12 au 18 novembre 1916. Fez ! Ah ! que n’ai-je, pour chanter vos douceurs, vos mystères et vos jardins, la voix de vos jets d’eau,



Fez 12 au 18 novembre 1916

Fez ! Ah ! que n’ai-je, pour chanter vos douceurs, vos mystères et vos jardins, la voix de vos jets d’eau, la voix fraîche de vos vasques, la voix assourdie de vos segia souterraines ! Ou bien la voix me suffirait que j’entendis un soir, à l’heure de la prière, devant Moulez Idriss, cette voix d’imploration, d’humilité et de grâces par quoi deux cents fidèles prosternés affirmaient à Allah sa grandeur et sa puissance. Fez, vous êtes femme. Vous avez de la femme le charme et la perfidie. Circé, vous changeriez les hommes non pas en animaux vils, mais en fleurs douteuses, en fleurs de serres chaudes ; de vous blanche odalisque allongée sur des coussins verts, émane un parfum d’enchantement, la vapeur d’un philtre qui bout. Comme ils sont pâles vos enfants ! Je n’ai vu jusqu’aujourd’hui cette pâleur qu’au cœur des arums chlorotiques. De quelles fièvres consumantes les brûlez-vous donc ? J’ai rencontré dans les rues noires de Fez Bâli des petits garçons dont les joues semblaient faites de la même cire que les cierges vendus autour de la grande mosquée. Les femmes aux yeux magnifiques, au nez finement attaché, légèrement busqué sous le voile qui l’écrase, les femmes ont la démarche hésitante, un peu précieuse, des jeunes convalescentes. Et l’on s’étonne que leurs voiles blancs ne laissent point derrière eux une odeur vague de phénol et de créosote. Les vieillards sur leur mule trop grasse, sellée de drap rose, passent, rigides, pâles, indifférents, comme des spectres. Où vont-ils au trottinement rapide de leur mule ? Au cimetière, s’allonger dans une étroite tombe, faite à leur mesure et que des artisans viendront fermer d’une voûte de pierres sèches ?

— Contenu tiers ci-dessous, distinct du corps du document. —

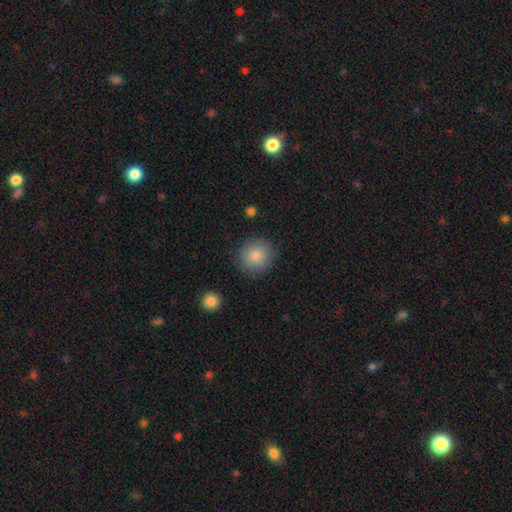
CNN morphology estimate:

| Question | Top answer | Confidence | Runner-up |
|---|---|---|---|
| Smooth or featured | smooth | 85% | star or artifact (8%) |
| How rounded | round | 89% | in between (10%) |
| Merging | none | 86% | minor disturbance (10%) |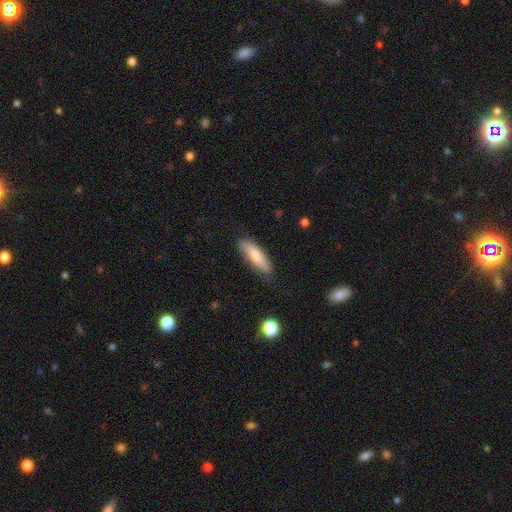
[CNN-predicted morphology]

Les marchands dans leurs boutiques, les mendiants assis le dos aux murs, les passants glissant sur le sol humide, les enfants, les femmes, les beaux jeunes gens graves, accoudés aux balcons ruinés des medersa, comme ils sont pâles, tous, tous ! Fez, avec ses rues si étroites, si noires, si humides, Fez a des airs de nécropole ressuscitée… Mais sortez de Fez Bâli, de Fez le vieux, alors les pigeons, les jardins, l’or des oranges, l’émeraude des citrons verts, les jeux du soleil sur les toits d’émail du Dor Bâtha, sur les faïences des minarets, dans la poussière que soulèvent les enfants jouant aux osselets, alors que le ciel, la terre et les eaux illustrent de mille et une images les mille et un contes que vous fait Schéhérazade, aussitôt évoquée.

Feux de fleurs, comme d’artifices, jets élancés des coréopsis, flammes des chrysanthèmes, braises ardentes des sauges et des œillets d’Inde, étincelles, étincelles par milliers des tagettes qui folles, vagabondes, désordonnées détruisent par un jeu malicieux l’harmonie des parterres ; ah ! le charmant fouillis, plus gai, plus comique, plus touchant aussi, d’être le prisonnier des droits chemins de briques émaillées qui le découpent, le détaillent, le géométrisent. Un jardin marocain c’est un éclat de rire dans un palais du Rêve.

Au Dour Bâtha je n’ai entendu rire que les fleurs chatouillées par les papillons, caressées par le vent, visitées par les abeilles. Les mosaïques ne savent pas rire. Elles sont trop froides malgré leurs vives couleurs et l’éclat de leur émail. A-t-on jamais vu rire une femme très fardée ? Les jardins mis à part, tout est donc rêve, silence et calme dans un palais de Fez. Un pigeon s’élève d’une vasque où il a bu. Les yeux suivent son vol et le regard prend ainsi le chemin du ciel. Et la méditation que la voix aiguë des muezzins avait déclenchée s’oriente tout naturellement au fil du vol de ce pigeon.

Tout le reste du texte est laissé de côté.